Schaffer is careful to note that priority monism does not entail that "anything goes" at higher levels. Grounding relations still impose structure and constraint. But the direction of explanation shifts: rather than asking how micro-level entities conspire to produce macro-level phenomena, we ask how the cosmos differentiates into the structured complexity we observe. The question is not how does consciousness arise from particles? but how does the cosmos articulate itself into minds?
TakeawayIf the whole is prior, emergence stops being a mystery that needs explaining away and becomes the natural articulation of a fundamentally holistic reality. The special sciences describe real structure, not convenient fictions layered over particle physics.
Priority monism asks us to consider that our most basic metaphysical instinct—decompose, reduce, explain the big by the small—might be exactly backwards. The cosmos as a single fundamental entity is not a retreat into vagueness but a precisely articulated thesis with real argumentative force.

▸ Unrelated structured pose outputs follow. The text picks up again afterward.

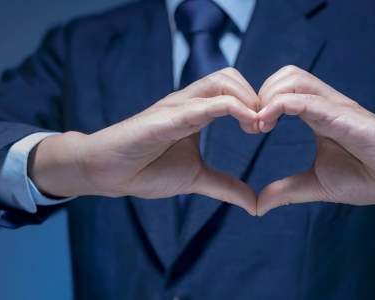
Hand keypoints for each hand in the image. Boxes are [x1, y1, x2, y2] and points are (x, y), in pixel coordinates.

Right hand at [28, 68, 259, 214]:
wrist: (108, 174)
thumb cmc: (147, 170)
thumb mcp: (196, 179)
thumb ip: (226, 187)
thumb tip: (254, 203)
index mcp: (198, 113)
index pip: (234, 90)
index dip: (256, 105)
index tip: (266, 129)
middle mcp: (189, 103)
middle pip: (231, 76)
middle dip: (256, 97)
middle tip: (265, 126)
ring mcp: (177, 106)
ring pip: (221, 81)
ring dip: (247, 99)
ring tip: (256, 126)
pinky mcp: (166, 117)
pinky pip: (203, 103)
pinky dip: (231, 108)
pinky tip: (247, 124)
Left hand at [256, 66, 374, 215]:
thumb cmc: (367, 177)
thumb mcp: (317, 185)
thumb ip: (287, 191)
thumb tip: (258, 205)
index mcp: (316, 116)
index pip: (282, 91)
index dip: (259, 105)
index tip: (250, 130)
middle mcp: (324, 105)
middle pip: (285, 75)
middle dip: (260, 94)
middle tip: (252, 125)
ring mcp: (335, 107)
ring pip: (294, 78)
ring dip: (268, 96)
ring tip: (260, 124)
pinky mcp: (344, 116)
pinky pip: (308, 99)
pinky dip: (281, 104)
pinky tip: (267, 122)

What makes Schaffer's project philosophically compelling is its methodological discipline. This is holism defended with the sharpest analytic tools available, not holism invoked as a slogan. It earns its place in contemporary debate.
Whether or not you accept that the universe is prior to its parts, the exercise of taking the idea seriously recalibrates your sense of what is philosophically negotiable. Sometimes the most productive move in metaphysics is to notice that the direction everyone faces is itself a choice.